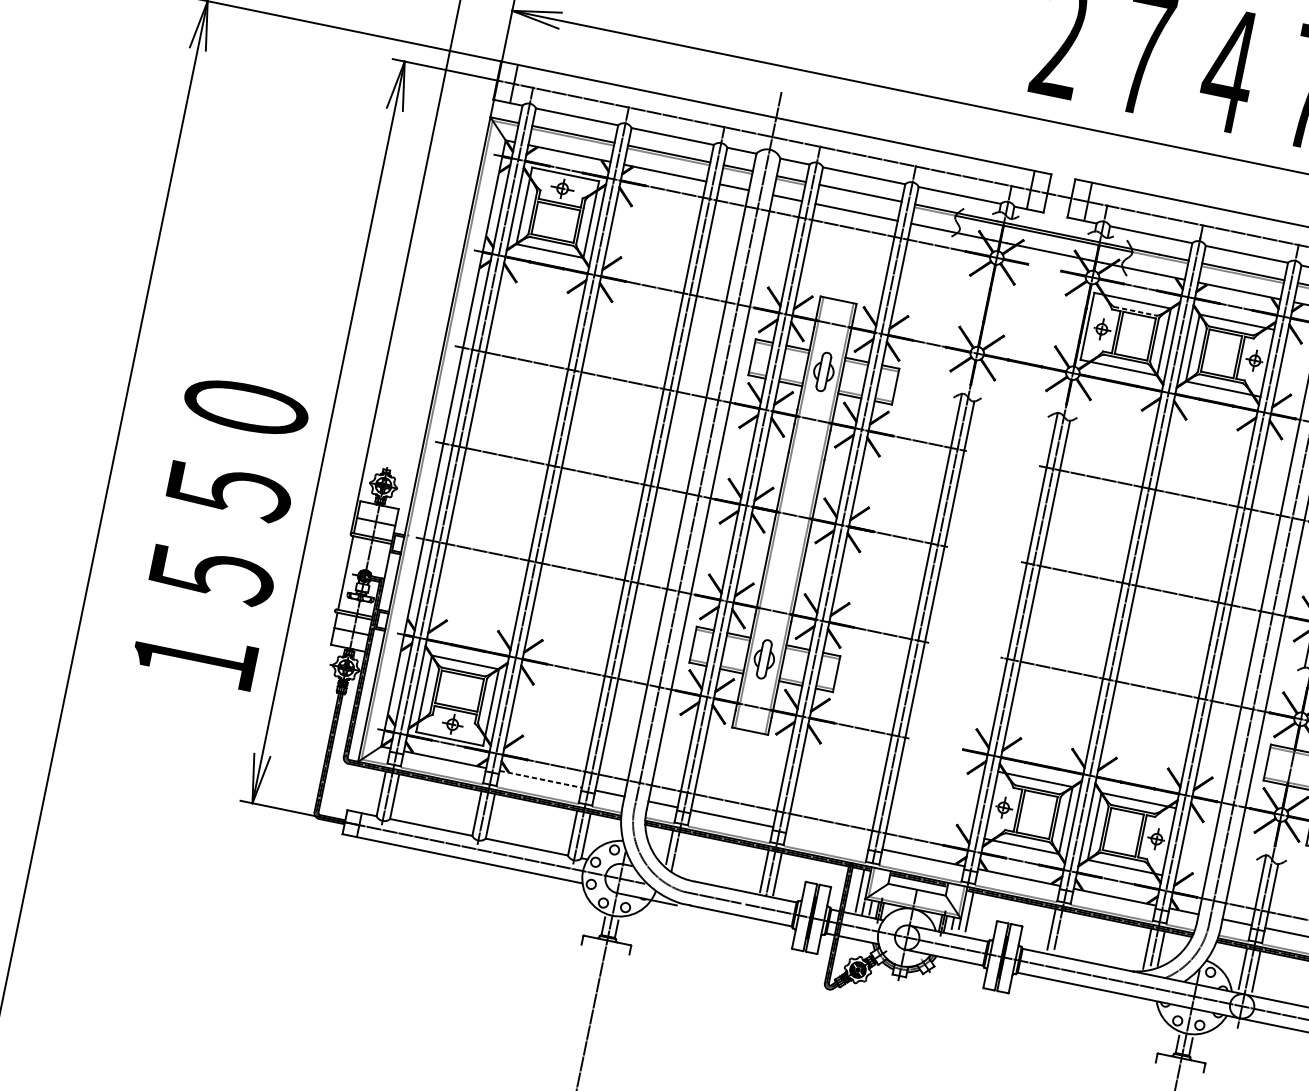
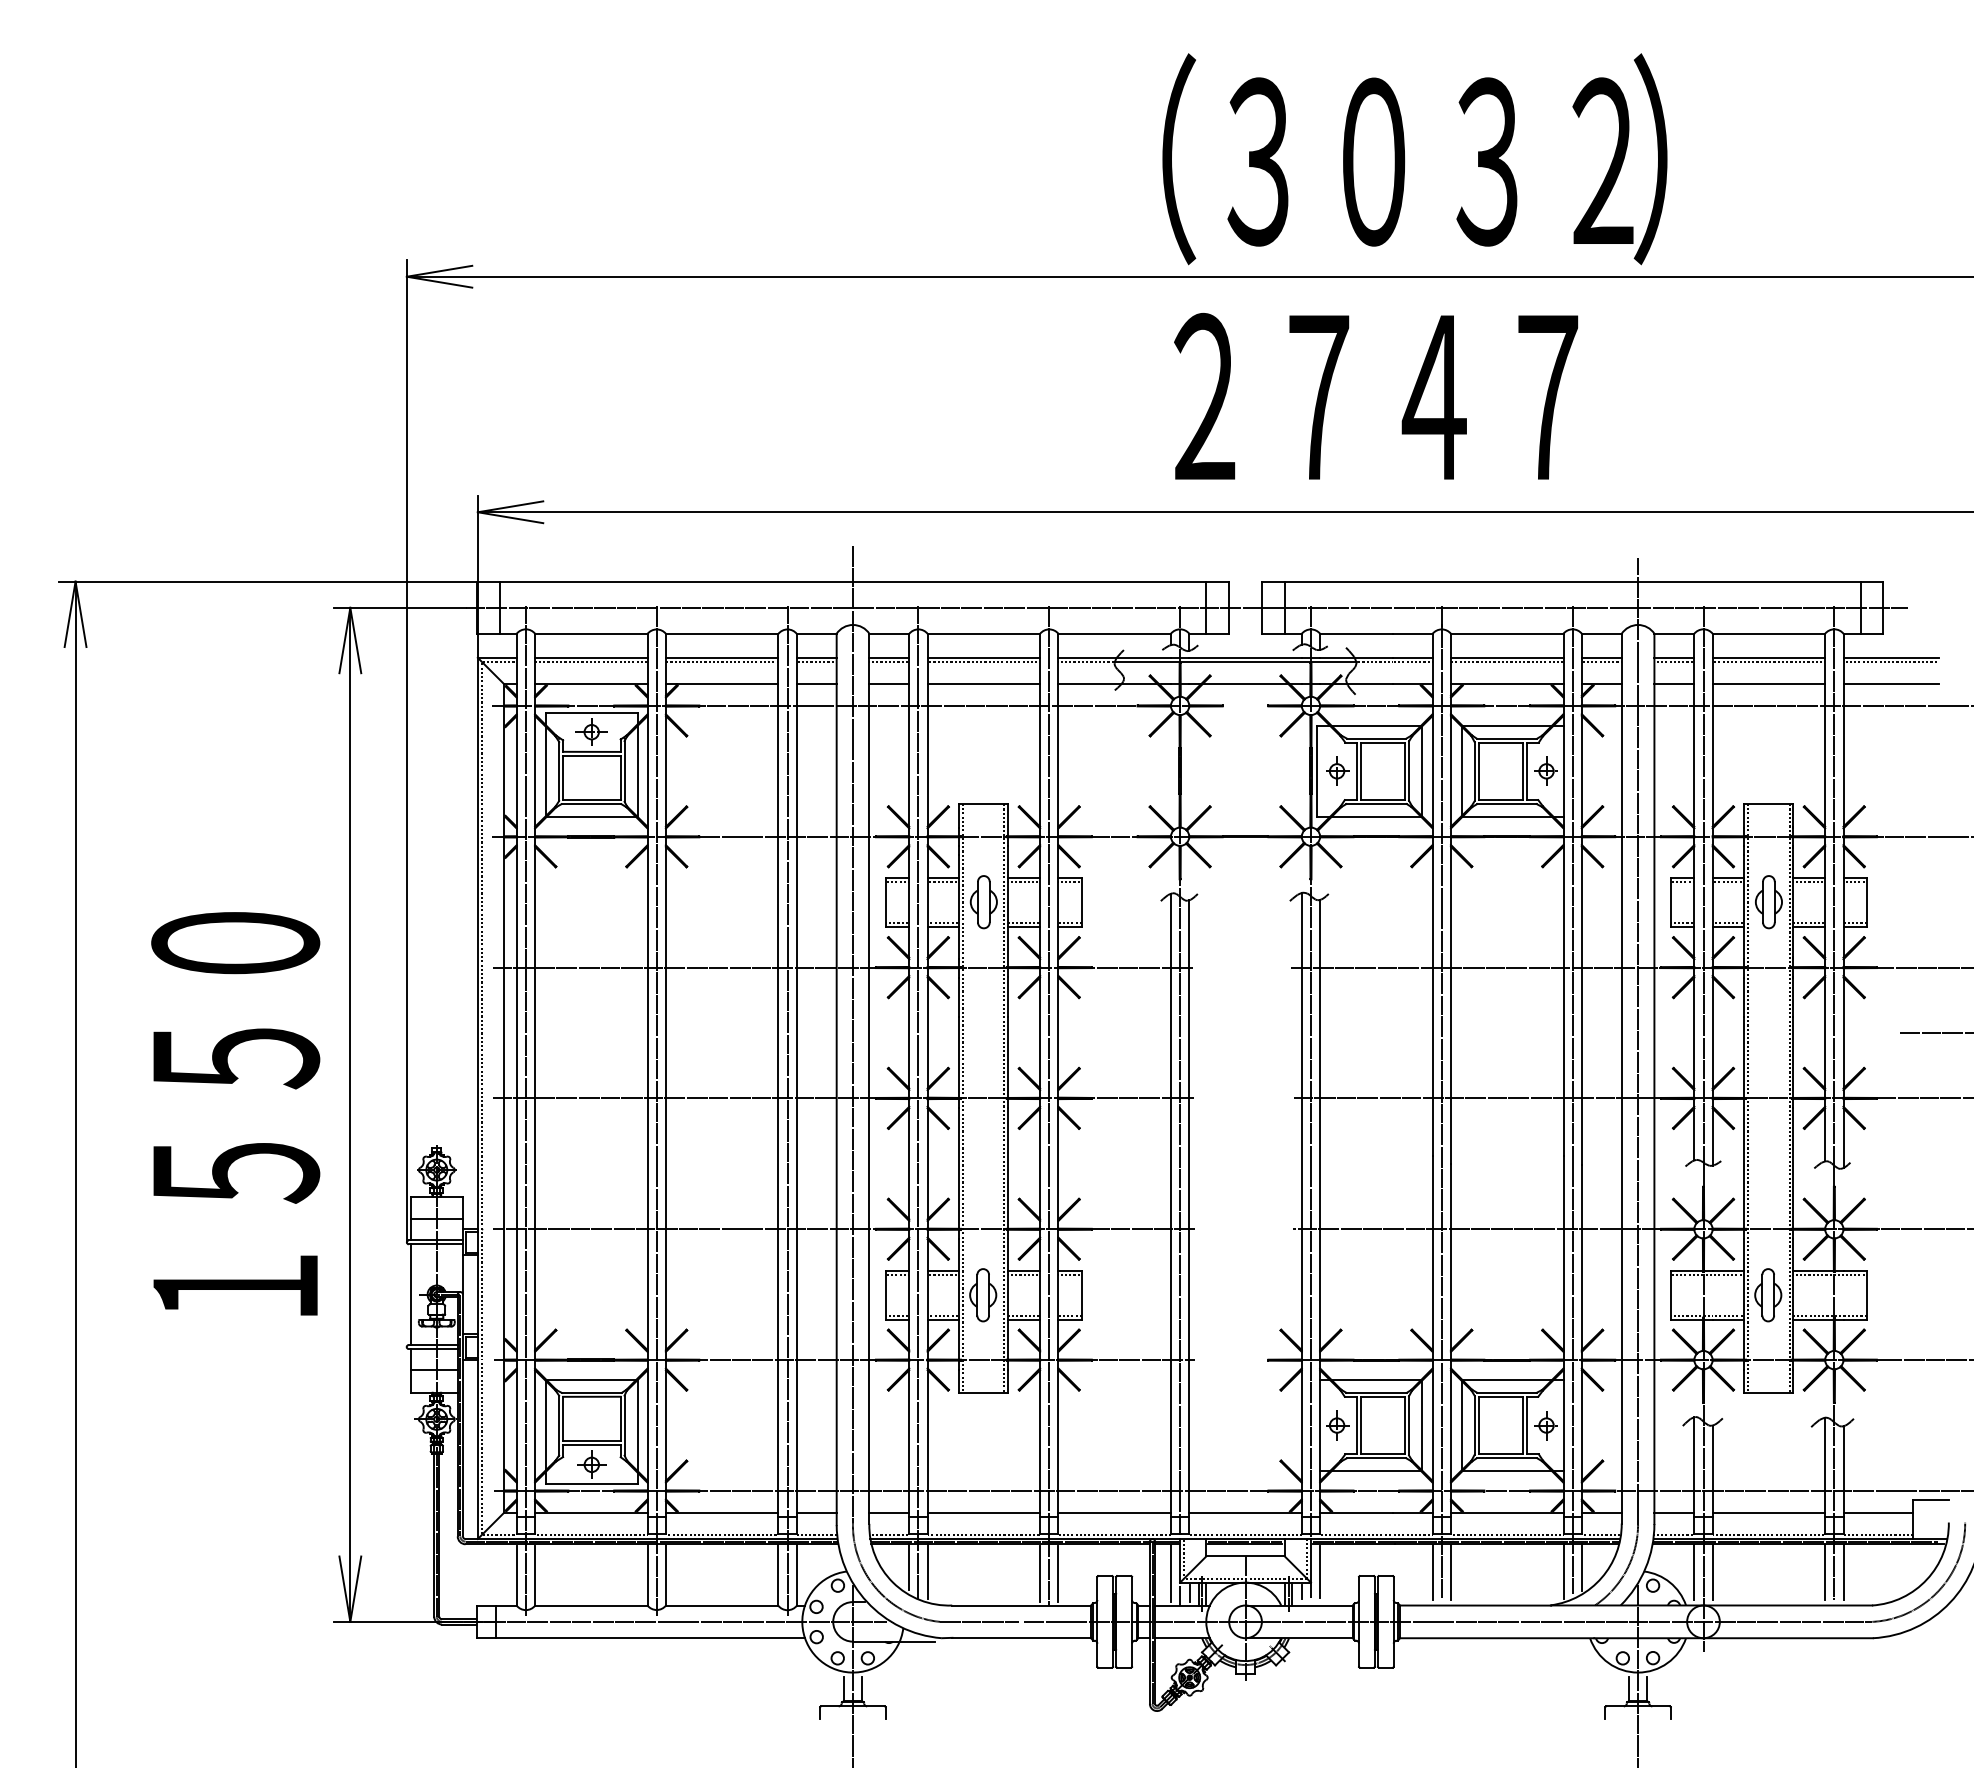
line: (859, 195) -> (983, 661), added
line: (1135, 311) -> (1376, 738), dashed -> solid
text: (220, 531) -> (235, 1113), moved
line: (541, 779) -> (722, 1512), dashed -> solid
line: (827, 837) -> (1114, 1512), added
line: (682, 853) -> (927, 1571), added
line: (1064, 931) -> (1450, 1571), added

◇ ◇ ◇ ◇ ◇

> _EXERCISE OBJECTIVE_
If a line in the material contains "solid", show it.

> _SOLUTION TO THE EXERCISE_
line: (1135, 311) -> (1376, 738), dashed -> solid
line: (541, 779) -> (722, 1512), dashed -> solid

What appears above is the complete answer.